PROVIDED DATA:
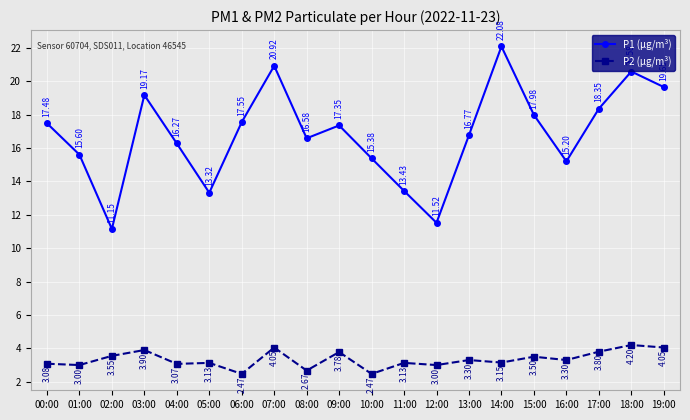

Which series has the largest range (max minus min)?

P1 (µg/m³)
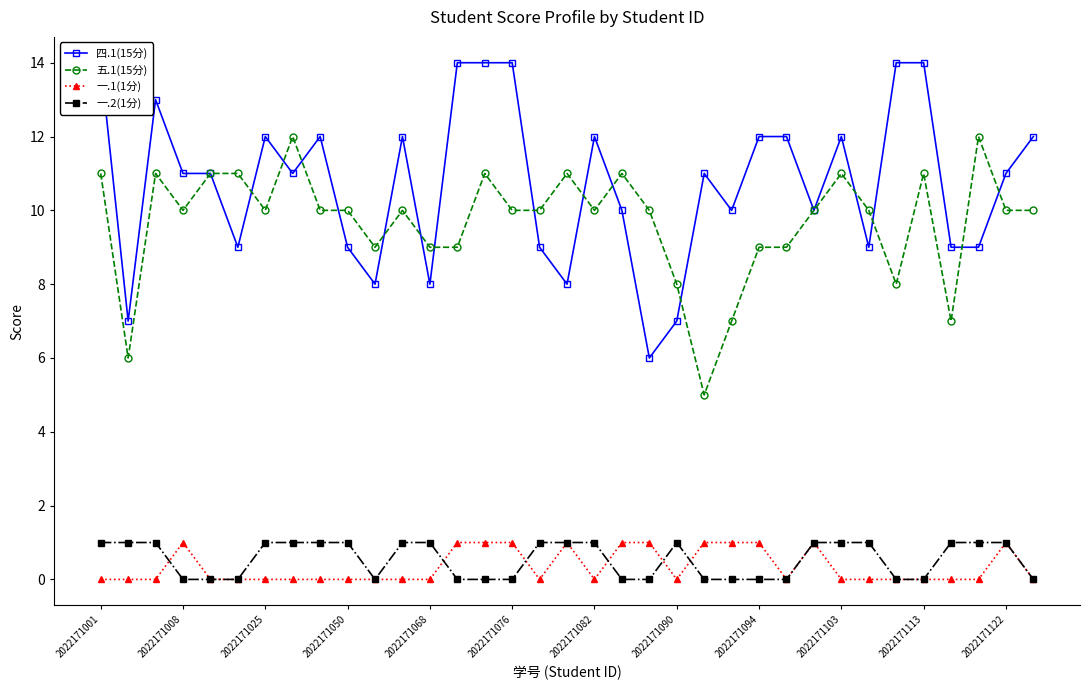

True or false: 一.1(1分) has a value of 2 at 2022171094.

False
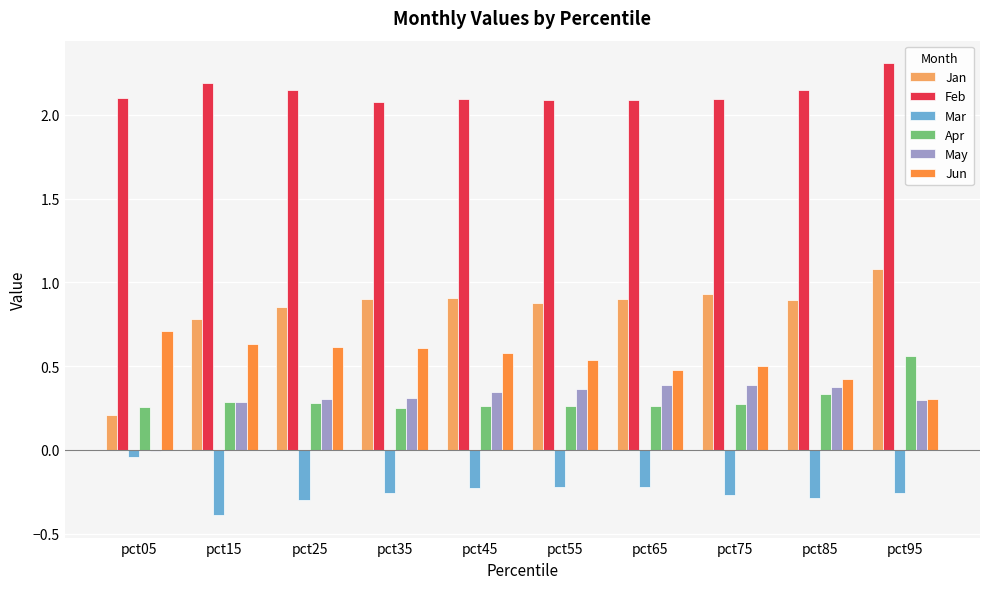

What is the total value across all series at pct65?

3.9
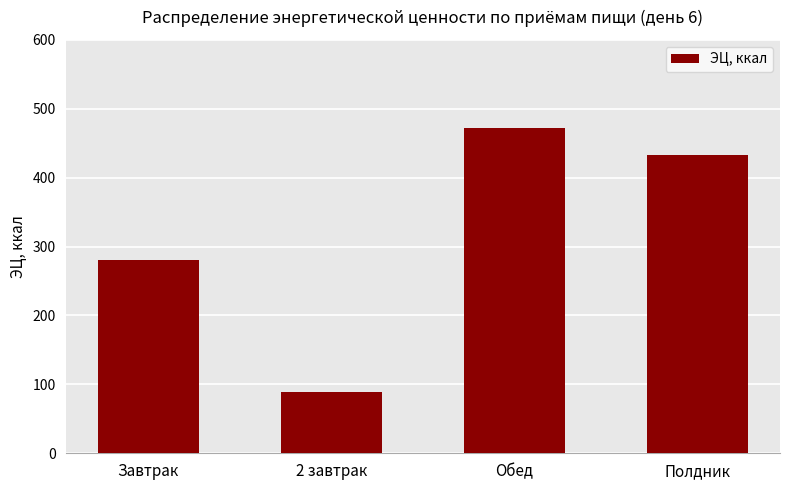

Reading right to left, what are all the values shown in this chart?

433.0	471.5	89.0	281.0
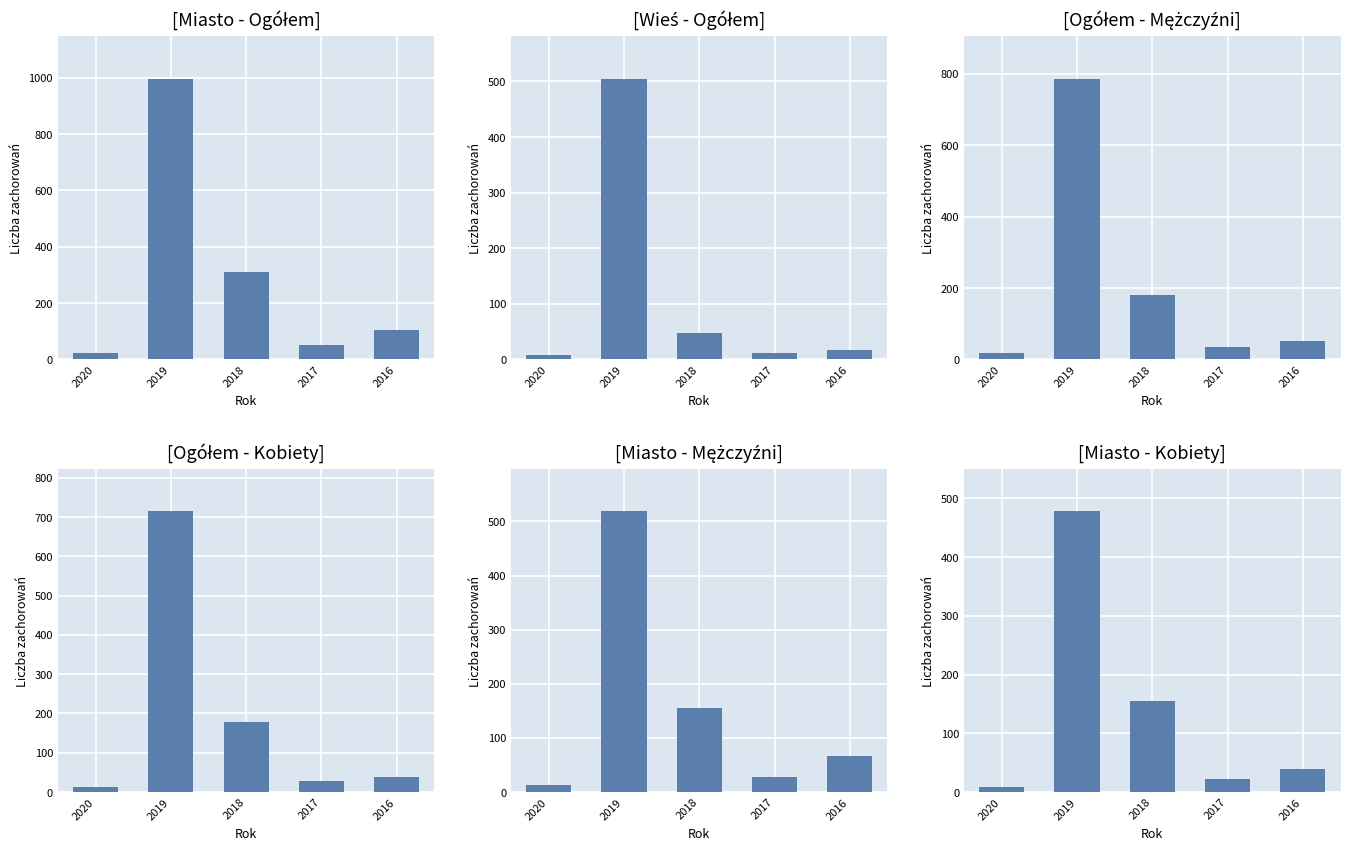

Count the number of data series in this chart.

6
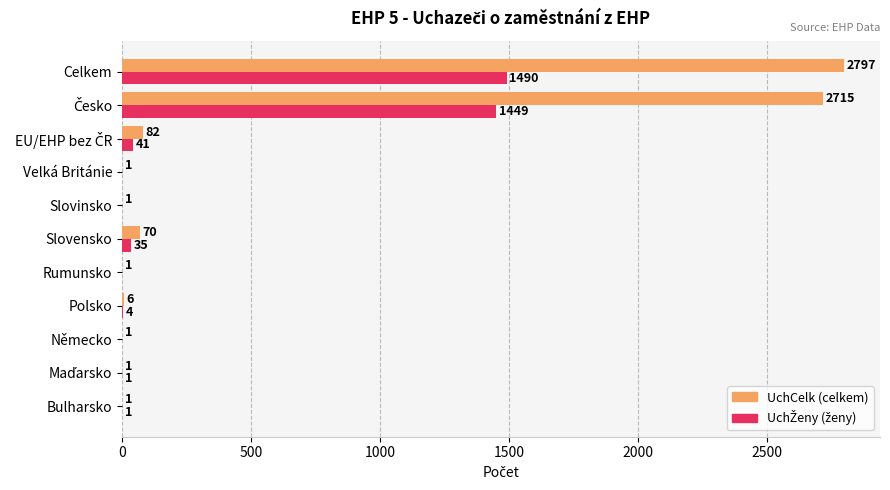

At which category does the chart reach its peak across all series?

Celkem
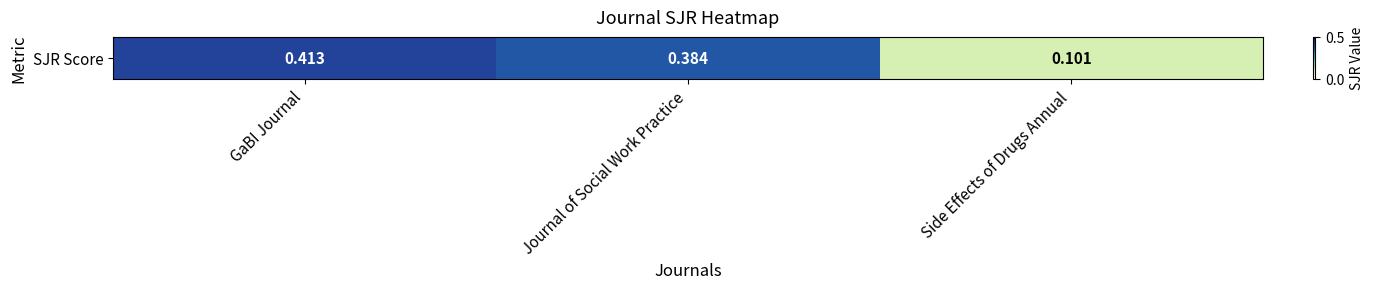

Reading left to right, what are all the values shown in this chart?

GaBI Journal=0.4	Journal of Social Work Practice=0.4	Side Effects of Drugs Annual=0.1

WHAT IS BEING ASKED: Can you rewrite the part of the records that opens with the line containing "What is the" and closes with the line containing "Reading left to" as a numbered list, dropping the blank lines and leaving out the pictures?

EXERCISE RESULT:
1. What is the total value across all series at pct65?
2. 3.9
3. Reading right to left, what are all the values shown in this chart?
4. 433.0	471.5	89.0	281.0
5. Count the number of data series in this chart.
6. 6
7. At which category does the chart reach its peak across all series?
8. Celkem
9. Reading left to right, what are all the values shown in this chart?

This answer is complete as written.